Quoi qu’il en soit, près de la moitié des F&L consommés en France est importée. Au cours des douze derniers mois, notre pays a exporté 5,1 milliards d’euros (Md€) de fruits et de légumes sur les 15 Md€ produits dans l’Hexagone, selon le service statistique du ministère de l’Agriculture. Et il en a aussi importés 9,3 Md€. Aussi l’Hexagone est structurellement déficitaire de près de 4,2 Md€, des fruits essentiellement (3,5 Md€). Après avoir dressé un diagnostic exhaustif des deux filières, les auteurs de l’étude prospective sur les filières F&L définissent quatre scénarios d’évolution envisageables : « Souveraineté alimentaire européenne » ; « Prise de conscience écologique » ; « Du blé, du blé, du blé ! » et « Reconquête opportuniste ». Selon les auteurs, ce dernier scénario semble le plus pertinent à l’horizon 2040. Ils le présentent ainsi : « La France lance un plan ambitieux de conquête des F&L pour répondre à un double objectif social et économique et devenir le premier fournisseur de vitamines naturelles de l’UE ». En 2040, l’Espagne ne sera plus le potager et le verger de l’Europe.

Limitation des distorsions de concurrence

Ce scénario de reconquête impose des investissements dans la recherche et l’innovation pour développer et tester les pratiques agricoles adaptées aux changements climatiques mais aussi une réorientation des aides PAC vers la production de fruits et légumes. L’accroissement global des volumes permettra le développement de cultures de légumes industries et de fruits dédiés à la transformation. Mais les contributeurs de l’étude prospective suggèrent une levée temporaire des restrictions d’usages de produits phytosanitaires en attendant la mise au point de solutions de biocontrôle.

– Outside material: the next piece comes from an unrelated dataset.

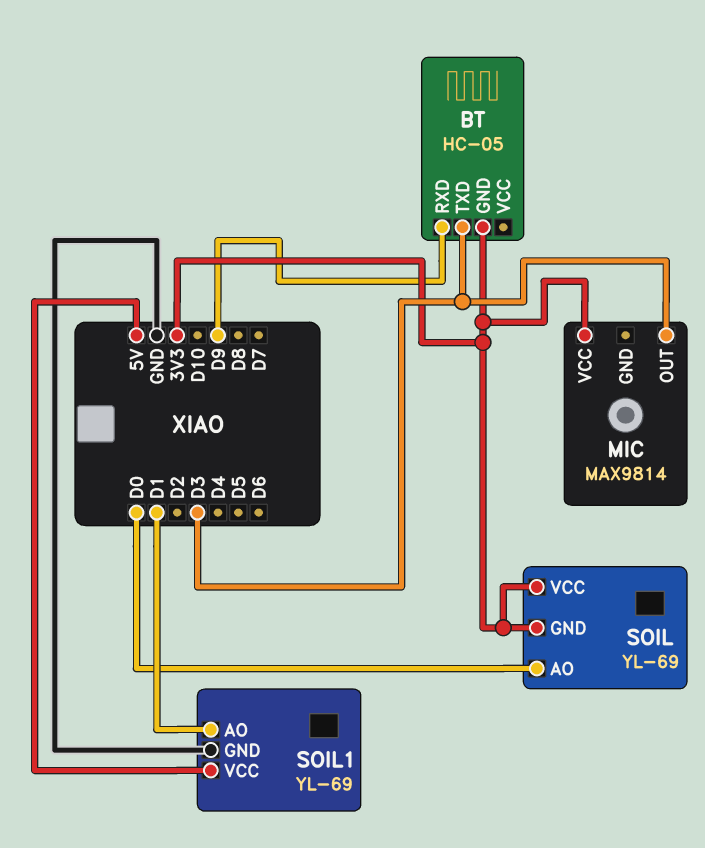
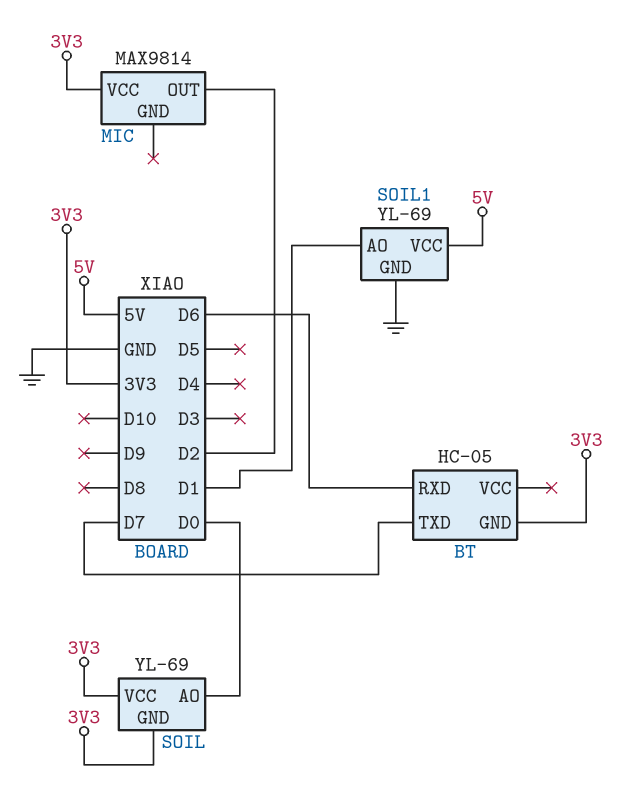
BT pin RXD: D9 -> D6
BT pin TXD: D3 -> D7
MIC pin OUT: D3 -> D2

Le scénario de « Reconquête opportuniste » des filières F&L s’appuie sur la proposition de quatre axes stratégiques détaillée dans l’étude prospective. Il s’agit notamment « d’adapter la production de fruits et de légumes dans un contexte de changement climatique (axe 1) en construisant des filières, intégrant l'amont et l'aval dans de nouveaux bassins de production en lien avec l’évolution des biogéographies (ou des aires de répartition) des plantes » et, en facilitant l’installation et l’accès au foncier (axe 2).

L’axe 3 porte sur la limitation des distorsions de concurrence et sur la généralisation des « clauses miroir » dans les négociations commerciales et la promotion de l’origine des produits consommés. Et l’axe 4, des campagnes et actions de sensibilisation seront lancées pour inciter les Français à consommer davantage de fruits et légumes locaux frais ou transformés.

Ne pas attendre

Avant de définir ces quatre scénarios prospectifs, « un travail spécifique sur l’évolution des biogéographies de onze espèces a été mené afin d’éclairer les discussions sur la continuité de la production agricole française et ses capacités d’adaptation aux évolutions induites par le changement climatique », expliquent les trois contributeurs. Leur principal enseignement est le suivant : « retarder les migrations de bassins et les implantations de nouvelles espèces et/ou variétés ne fait que retarder et rendre plus risquée la nécessaire transition des productions » qui s’opère notamment, en production fruitière, sur plusieurs années. Aussi, l’étude prospective prône l’obtention de variétés et des pratiques culturales adaptées aux conditions climatiques extrêmes : décalage des dates de semis, association de différentes cultures et irrigation de précision généralisée par exemple.